Please advise on this bug, and whether I’m doing something incorrectly. Note that this was not a problem in previous versions of Phantombot (I’ve used it since 2.3.6.1), only in 3.0.0. Feel free to test on another stream if removing points works for levels that aren’t set to use the sub command. I have it set to Caster right now to prevent further trolling. Thanks.

0 Likes

#2

This is a Stock PhantomBot 3.0.0:

permission illusionaryone
[03-29-2019 @ 09:21:39.783 MDT] [MUTED] @IllusionaryBot, IllusionaryOne currently has Viewer permissions.
points
[03-29-2019 @ 09:21:44.165 MDT] [MUTED] @IllusionaryBot,  you currently have 1206649 bits and you have been in the chat for  90 hours and 44 minutes.
[03-29-2019 @ 09:22:10.534 MDT] illusionaryone: !points remove illusionarybot 12345
points
[03-29-2019 @ 09:22:13.417 MDT] [MUTED] @IllusionaryBot,  you currently have 1206649 bits and you have been in the chat for  90 hours and 44 minutes.
points remove illusionaryone 100
[03-29-2019 @ 09:23:01.038 MDT] [MUTED] Took 100 bits from IllusionaryOne. New balance is 81625 bits.

permcom points remove 7
[03-29-2019 @ 09:24:26.075 MDT] [MUTED] @IllusionaryBot, Permissions for command: points remove set for group: Viewer and higher.
[03-29-2019 @ 09:24:36.636 MDT] illusionaryone: !points remove
[03-29-2019 @ 09:24:36.658 MDT] [MUTED] @IllusionaryOne, Usage: !points take [name] [amount]
permcom points remove 1
[03-29-2019 @ 09:24:43.729 MDT] [MUTED] @IllusionaryBot, Permissions for command: points remove set for group: Administrator and higher.
[03-29-2019 @ 09:24:49.826 MDT] illusionaryone: !points remove

The user (me) with Viewer permissions is not able to use !points remove. The bot with Admin is able to. I was able to run the command upon permcom but otherwise, not able to.

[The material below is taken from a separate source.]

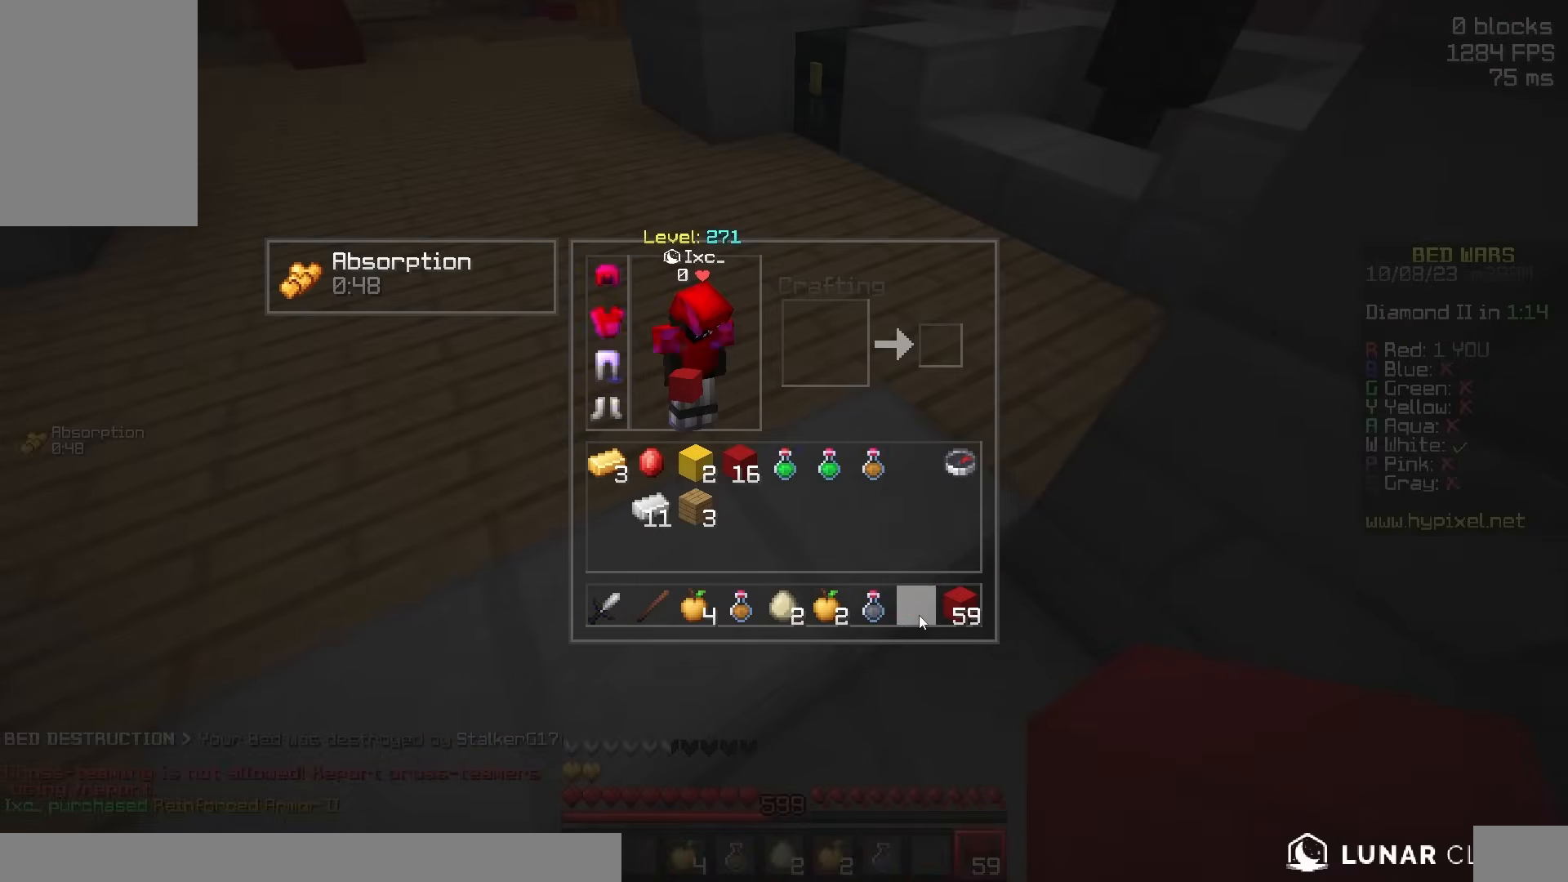
{"keys": [], "mouse": [], "events": []}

What was changed in the Core?

0 Likes

#3

Hi IllusionaryOne, thanks for the reply.

I modified fileSystem’s writeToFile() function to have this at the end, after the try{} block:

		finally {
			try {
				if (fos != null) {
					fos.close();
				}
			} 
			catch (e) {
				$.log.error('Failed close stream to \'' + path + '\': ' + e);
			}
		}

I have the file stream close because I noticed that trying to access the file at all while the bot was running was not possible (I use Flash to read from the files sometimes for my Twitch overlay). However, this doesn’t affect the points because to test if my change caused the reported issue, I loaded in the stock fileSystem file and viewers were still able to remove points without having permission. I don’t have any other core files modified, nor the pointSystem file modded. For this test, it’s all stock + custom commands in the custom folder. I use an alt Twitch account that is given no roles or permissions to test this issue, and it still is able to remove points.

0 Likes

#4

Start with an absolute fresh bot without your database. You may use your botlogin.txt. See if the issue persists.

0 Likes

#5

Ok, I did that and it doesn’t have the same problem. Could it be because I upgraded from Phantombot 2.3.6.1 straight to 3.0.0? Maybe something about the database.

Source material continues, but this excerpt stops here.